Quoted passage:
Actually, a 17 foot blue one for dragging along the surface on a pond, an 8 foot job for FS-1 dropping, a 4 foot job and a 2 foot job for shot s with the "Giant Octopus" The rest were grey with airbrushed highlights!


----------



## bert model maker (Feb 19, 2002)

here is a picture of the 18 footer being lowered or slid into the water and also a cutaway seaview picture


----------



## bert model maker (Feb 19, 2002)

here is a link to a seaview link i found. lots of info and fan built seaviews here.
http://www.vttbots.com/seaview.html


----------



## bert model maker (Feb 19, 2002)

What to work on:
From the forum thread about Seaview models, return the text between "Actually, a 17" and "with airbrushed highlights!", inclusive, copied word for word.

Data supplied:

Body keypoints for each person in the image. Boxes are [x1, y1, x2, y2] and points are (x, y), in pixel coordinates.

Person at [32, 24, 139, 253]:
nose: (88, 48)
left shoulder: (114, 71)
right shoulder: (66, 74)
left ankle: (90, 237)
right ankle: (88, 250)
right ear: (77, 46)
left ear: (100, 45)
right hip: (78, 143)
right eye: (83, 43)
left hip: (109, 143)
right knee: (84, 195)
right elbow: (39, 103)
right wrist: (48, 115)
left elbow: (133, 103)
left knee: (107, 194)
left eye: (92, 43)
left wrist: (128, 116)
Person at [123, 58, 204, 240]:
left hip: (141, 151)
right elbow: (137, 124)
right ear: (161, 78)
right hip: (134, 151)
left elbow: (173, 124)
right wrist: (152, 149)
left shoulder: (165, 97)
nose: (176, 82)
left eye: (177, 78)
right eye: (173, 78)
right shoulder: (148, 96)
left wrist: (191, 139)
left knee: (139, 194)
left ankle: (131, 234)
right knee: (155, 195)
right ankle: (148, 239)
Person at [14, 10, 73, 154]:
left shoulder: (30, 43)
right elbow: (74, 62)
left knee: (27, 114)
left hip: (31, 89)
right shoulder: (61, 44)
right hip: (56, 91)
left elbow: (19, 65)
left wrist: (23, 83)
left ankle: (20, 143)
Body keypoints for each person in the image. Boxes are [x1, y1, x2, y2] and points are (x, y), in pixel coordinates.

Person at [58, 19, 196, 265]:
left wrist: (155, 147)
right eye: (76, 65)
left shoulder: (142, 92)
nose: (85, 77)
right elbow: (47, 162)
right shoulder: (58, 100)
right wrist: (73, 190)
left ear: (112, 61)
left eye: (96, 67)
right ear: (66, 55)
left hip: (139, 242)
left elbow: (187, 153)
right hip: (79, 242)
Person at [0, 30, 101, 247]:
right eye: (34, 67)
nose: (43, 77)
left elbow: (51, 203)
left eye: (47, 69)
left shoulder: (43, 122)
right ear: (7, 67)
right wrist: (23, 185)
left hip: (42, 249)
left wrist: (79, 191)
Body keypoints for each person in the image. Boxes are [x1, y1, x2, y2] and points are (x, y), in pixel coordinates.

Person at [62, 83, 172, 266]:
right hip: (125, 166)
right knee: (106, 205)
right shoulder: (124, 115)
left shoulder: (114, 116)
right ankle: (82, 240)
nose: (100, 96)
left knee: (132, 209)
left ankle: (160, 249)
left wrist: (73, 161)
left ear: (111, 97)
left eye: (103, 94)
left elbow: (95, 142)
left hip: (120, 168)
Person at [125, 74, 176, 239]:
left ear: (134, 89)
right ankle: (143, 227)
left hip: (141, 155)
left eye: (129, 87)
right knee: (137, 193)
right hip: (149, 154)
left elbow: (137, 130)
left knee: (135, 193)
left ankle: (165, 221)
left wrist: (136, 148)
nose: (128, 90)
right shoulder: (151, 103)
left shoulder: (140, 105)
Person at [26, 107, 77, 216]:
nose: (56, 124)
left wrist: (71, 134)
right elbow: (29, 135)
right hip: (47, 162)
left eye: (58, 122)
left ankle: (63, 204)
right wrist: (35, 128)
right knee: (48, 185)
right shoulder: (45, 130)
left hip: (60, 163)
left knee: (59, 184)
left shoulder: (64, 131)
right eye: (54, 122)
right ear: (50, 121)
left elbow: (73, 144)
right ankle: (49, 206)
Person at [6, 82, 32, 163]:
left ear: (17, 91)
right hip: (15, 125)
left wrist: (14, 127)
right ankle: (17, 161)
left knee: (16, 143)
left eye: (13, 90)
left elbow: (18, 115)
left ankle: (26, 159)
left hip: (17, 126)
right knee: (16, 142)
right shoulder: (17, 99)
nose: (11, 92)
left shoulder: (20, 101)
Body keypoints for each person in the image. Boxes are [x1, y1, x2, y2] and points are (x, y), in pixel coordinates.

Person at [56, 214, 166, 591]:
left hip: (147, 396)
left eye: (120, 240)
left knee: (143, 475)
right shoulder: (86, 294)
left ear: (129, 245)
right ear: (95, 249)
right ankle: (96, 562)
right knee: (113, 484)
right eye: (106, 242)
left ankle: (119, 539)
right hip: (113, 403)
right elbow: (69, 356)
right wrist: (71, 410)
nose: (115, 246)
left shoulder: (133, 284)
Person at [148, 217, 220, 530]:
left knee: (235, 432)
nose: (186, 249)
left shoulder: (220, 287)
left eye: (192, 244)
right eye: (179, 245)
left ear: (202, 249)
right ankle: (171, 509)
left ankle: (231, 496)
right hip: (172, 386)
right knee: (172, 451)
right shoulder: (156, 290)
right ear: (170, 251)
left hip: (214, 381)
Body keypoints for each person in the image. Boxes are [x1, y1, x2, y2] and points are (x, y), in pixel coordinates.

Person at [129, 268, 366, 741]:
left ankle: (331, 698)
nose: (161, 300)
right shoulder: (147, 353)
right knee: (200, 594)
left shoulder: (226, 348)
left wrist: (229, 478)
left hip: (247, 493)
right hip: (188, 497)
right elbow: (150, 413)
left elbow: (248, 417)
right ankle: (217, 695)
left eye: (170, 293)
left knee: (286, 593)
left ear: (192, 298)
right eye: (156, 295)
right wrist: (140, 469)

Reply to the task:
Actually, a 17 foot blue one for dragging along the surface on a pond, an 8 foot job for FS-1 dropping, a 4 foot job and a 2 foot job for shot s with the "Giant Octopus" The rest were grey with airbrushed highlights!